Single mothers, and especially those who have been in it for long, have this self-sufficient attitude about them. It is not arrogance or an extremely high sense of self-worth but the realization that no one else will do it so they better step up. They know that if they sleep on the job their children will suffer and there will be nobody to help clean up their mess so they try to keep it together at all times. A single mum is used to making important decisions in her home and for her children.
If she was looking forward to getting a man at some point in her life she will. The universe has a way of attracting what you constantly think of (so keep your thoughts positive to be on the safe side). What she does not remember and is totally unprepared for is that when a man comes into your life as a husband the status quo changes. He is the new leader and you officially gave him permission to make decisions for you and your child when you said ‘I do’. That is a tough one for someone who is used to doing everything and making all the decisions without consulting anyone. It can be done though but with a little extra effort.
The first thing you will notice is that you only trust yourself to make decisions for your children. You may find yourself almost instantly disagreeing with any choices that he makes even before you think things through.
You need to trust him enough to let him take care of you and your babies. He is definitely capable of it (you did choose a good man, right?) so give him the chance to practice it. He knew what he was getting himself into when he asked you to marry him so let him be the husband and father that you and your children need and deserve.
You will need to learn to let go of your fears and lean on him for support. You finally have someone whose shoulder you can cry on, someone who can be your strength and help you raise your children, someone who will encourage you when you are down, someone who knows your heart even before you say anything.
He may think differently and handle issues in a way that seems inappropriate to you but have faith in him and his capabilities. He may encourage your sons to jump a little higher (while you would normally tell them to tone it down) and your daughters may receive some extra pampering (while you would encourage her to toughen up). Have faith that he will make the right decisions for your family as the new leader.

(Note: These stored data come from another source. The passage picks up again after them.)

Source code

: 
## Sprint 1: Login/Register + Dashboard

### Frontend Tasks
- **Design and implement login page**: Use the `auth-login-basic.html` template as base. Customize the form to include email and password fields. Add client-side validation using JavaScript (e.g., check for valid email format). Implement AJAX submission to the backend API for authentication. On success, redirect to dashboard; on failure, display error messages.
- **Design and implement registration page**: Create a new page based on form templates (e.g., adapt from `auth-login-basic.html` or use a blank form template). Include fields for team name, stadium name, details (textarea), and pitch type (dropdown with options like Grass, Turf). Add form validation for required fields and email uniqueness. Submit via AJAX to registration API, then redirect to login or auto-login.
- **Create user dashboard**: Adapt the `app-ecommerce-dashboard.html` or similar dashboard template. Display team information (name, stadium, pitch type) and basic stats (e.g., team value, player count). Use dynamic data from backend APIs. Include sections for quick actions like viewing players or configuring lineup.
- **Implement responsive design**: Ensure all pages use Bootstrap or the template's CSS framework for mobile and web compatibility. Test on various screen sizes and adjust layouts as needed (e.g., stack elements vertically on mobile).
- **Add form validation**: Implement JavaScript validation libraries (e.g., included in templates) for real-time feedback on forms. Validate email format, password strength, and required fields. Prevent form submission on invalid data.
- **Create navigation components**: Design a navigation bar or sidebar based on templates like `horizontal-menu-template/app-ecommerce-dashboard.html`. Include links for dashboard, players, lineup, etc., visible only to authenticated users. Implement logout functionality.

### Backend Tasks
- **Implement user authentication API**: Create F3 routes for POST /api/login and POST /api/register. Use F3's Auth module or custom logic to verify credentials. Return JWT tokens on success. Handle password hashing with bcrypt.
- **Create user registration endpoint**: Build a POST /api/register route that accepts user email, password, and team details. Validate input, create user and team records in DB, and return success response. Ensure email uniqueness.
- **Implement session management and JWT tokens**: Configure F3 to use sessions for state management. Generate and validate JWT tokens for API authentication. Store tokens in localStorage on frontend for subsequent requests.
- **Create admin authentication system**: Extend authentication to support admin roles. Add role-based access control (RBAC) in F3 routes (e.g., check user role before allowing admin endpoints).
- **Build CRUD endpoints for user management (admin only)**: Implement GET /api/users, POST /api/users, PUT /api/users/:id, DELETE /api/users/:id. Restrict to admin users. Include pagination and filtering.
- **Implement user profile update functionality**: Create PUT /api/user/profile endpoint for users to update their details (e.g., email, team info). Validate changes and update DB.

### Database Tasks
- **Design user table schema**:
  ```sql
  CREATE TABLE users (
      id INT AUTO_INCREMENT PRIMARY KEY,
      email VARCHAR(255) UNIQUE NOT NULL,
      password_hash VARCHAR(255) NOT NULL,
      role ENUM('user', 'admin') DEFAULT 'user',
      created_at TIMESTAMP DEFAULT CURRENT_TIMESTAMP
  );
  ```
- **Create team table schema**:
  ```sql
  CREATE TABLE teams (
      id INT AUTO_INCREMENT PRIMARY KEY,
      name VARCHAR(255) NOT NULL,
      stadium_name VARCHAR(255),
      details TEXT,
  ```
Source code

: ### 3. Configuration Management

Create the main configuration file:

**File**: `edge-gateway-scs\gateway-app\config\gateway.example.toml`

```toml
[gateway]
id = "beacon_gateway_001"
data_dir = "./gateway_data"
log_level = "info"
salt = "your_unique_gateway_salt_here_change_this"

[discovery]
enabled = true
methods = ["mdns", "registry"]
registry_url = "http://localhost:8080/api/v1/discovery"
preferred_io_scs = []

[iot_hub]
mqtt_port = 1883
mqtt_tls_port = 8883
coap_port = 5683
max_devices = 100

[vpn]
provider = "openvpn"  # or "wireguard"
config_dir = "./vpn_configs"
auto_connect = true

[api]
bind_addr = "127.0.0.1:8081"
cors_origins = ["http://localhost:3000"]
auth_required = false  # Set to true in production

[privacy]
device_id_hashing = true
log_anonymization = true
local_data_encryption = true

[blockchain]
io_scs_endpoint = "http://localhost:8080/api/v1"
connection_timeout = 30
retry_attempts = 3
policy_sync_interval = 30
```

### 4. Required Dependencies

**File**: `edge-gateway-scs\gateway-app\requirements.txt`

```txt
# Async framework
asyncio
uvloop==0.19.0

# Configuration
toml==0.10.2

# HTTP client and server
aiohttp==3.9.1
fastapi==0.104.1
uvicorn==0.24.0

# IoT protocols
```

You may be tempted to undermine his opinion because, after all, he was not there from the start. What does he know about raising children alone? What does he know about the judgment and ridicule that people have poured on you over all the years? He is here now and he wants to make the best of it with you. Respect is very important because he will respect you back and your children will see for themselves that they indeed have a father at home. They will respect him too and eventually accept him as their father and not just a father figure.
It will take time and work but it is all worth it in the long run.